The information focused on impact for business owners, such as new requirements for companies with more than five employees to provide family and baby bonding leave for workers.
Previously, this requirement only applied to companies with 50 or more employees, Fostakowsky noted, a policy shift that impacted millions of businesses overnight starting Jan. 1.
“This one keeps me up at night. As you know, the prior standard was 50 employees. Now it’s down to five and there’s still some additional requirements in there,” Fostakowsky said. “This is something that I fear I’m going to be very, very busy in 2021 and moving forward as a result of this law.”
Koegle discussed some of the specifics with respect to what is and isn’t a legal policy for an employer to have, as well as some of the more common issues.

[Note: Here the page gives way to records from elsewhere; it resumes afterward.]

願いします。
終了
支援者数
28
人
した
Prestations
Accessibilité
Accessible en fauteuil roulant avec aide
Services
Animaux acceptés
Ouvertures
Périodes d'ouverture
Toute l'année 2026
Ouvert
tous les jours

“The other thing about the new law is that an employer may not deny any reasonable request of the employee to use qualified sick time …” Koegle explained noting also the employee is not required to provide a note “whatsoever.”
Fostakowsky also discussed certain changes that, if they didn’t know about them, could end up costing a fortune.
Regarding companies able to hire last year, he offered them congratulations, and then a caution:
If you’re not using the right I-9 form, the penalty could be significant: “(If) you’re out of compliance, that I-9 you obtained from the employee is invalidated, and it $1,000 per employee per I-9,” he said. “That is the penalty.”.